In my late twenties, as I found my footing in the tech world, having access to both money and good dental insurance prompted many attempts to rebuild. I maxed out my coverage every year in repairs, from veneers that would eventually break off, to bonding and bridges, and eventually crowns. I had three separate cosmetic dentists do a full mouth rebuild, only to eventually need repairs and further work, and finally to getting partials that were poorly fit and painful to wear. Not to mention that they are impossible to eat with, with the majority of your food ending up trapped in the plate fitted to the roof of your mouth. I often went without them, resulting in pictures where I have perfect crowns in the front, with a just visible gap at the back of both sides of my smile.

Think about the last time you saw someone smile with an obvious missing tooth or teeth near the front.

What was your instant gut reaction assessment of them?

Exactly.

As I began to achieve some success in the tech space, I was always conscious of my mouth. Don’t smile too wide. Be careful when you eat. You see their eyes track down to your mouth, and the microexpressions as they register that your smile is incomplete. You hear their thoughts in your head. “Oh, didn’t realize he’s poor white trash.”

More than anything else, the single biggest sign of someone who grew up financially comfortable is a perfectly aligned mouth full of all natural teeth. And because dental damage done early in life tends to become progressive, and isn’t truly healable (in that once a tooth is extracted, it cannot be regrown), it’s one of the most difficult markers of poverty to remove. Sure, there are options like implants, but they often require bone grafting, and are prohibitively expensive for most (my case was quoted out at around $17,000).

Poor dental health is also a precursor to early death and other chronic conditions, with a high correlation to heart disease, pancreatic cancer, and rheumatoid arthritis. And because it becomes more difficult to eat as your mouth degrades, fresh produce, raw fruits like apples, and many nuts and seeds are passed over in favor of softer foods, including many processed foods, leading to an increase in poor health outcomes.
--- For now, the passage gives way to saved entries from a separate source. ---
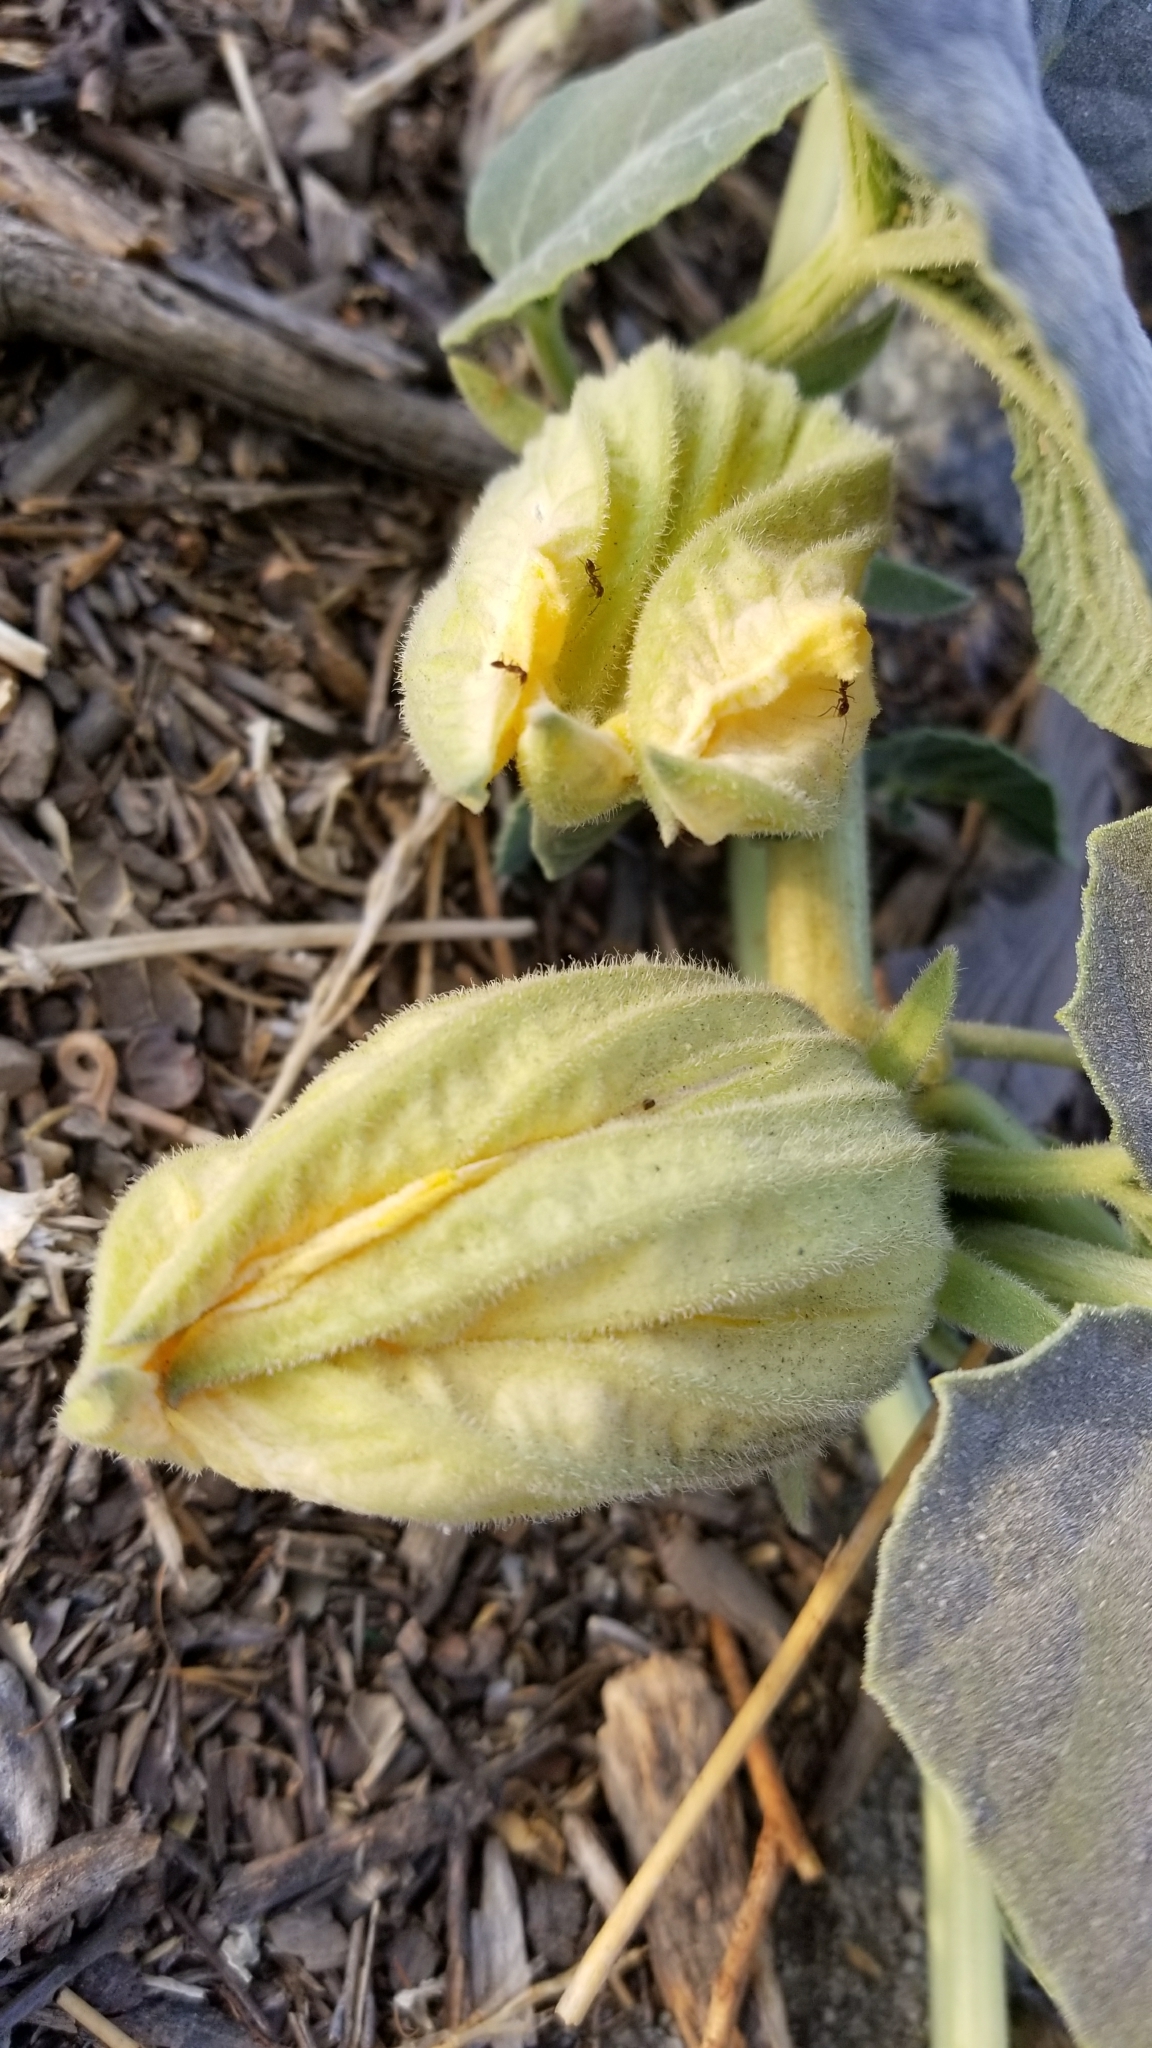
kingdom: Plantae
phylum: Tracheophyta
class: Magnoliopsida
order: Cucurbitales
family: Cucurbitaceae
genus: Cucurbita
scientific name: Cucurbita foetidissima
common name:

This is distinctly an American problem, as many nationalized healthcare systems such as the UK’s NHS cover necessary dental services by default. But because our economic system is fundamentally built around punishing the poor as part of a classist system of assigning value to lives based on their net worth, our healthcare system colludes in this dehumanization by permanently marking early on those who belong in the lower classes. The cold accounting and human cruelty inherent in this approach is one of countless examples of how even when people make it out of poverty, they continue to be punished for the crime of being born poor for the rest of their lives.

All humans, regardless of economic class, deserve the dignity of a healthy smile. Treating teeth as luxury bones is an especially egregious example of the secret barbarities waged against the poor. It’s far past time we ended this terrible practice.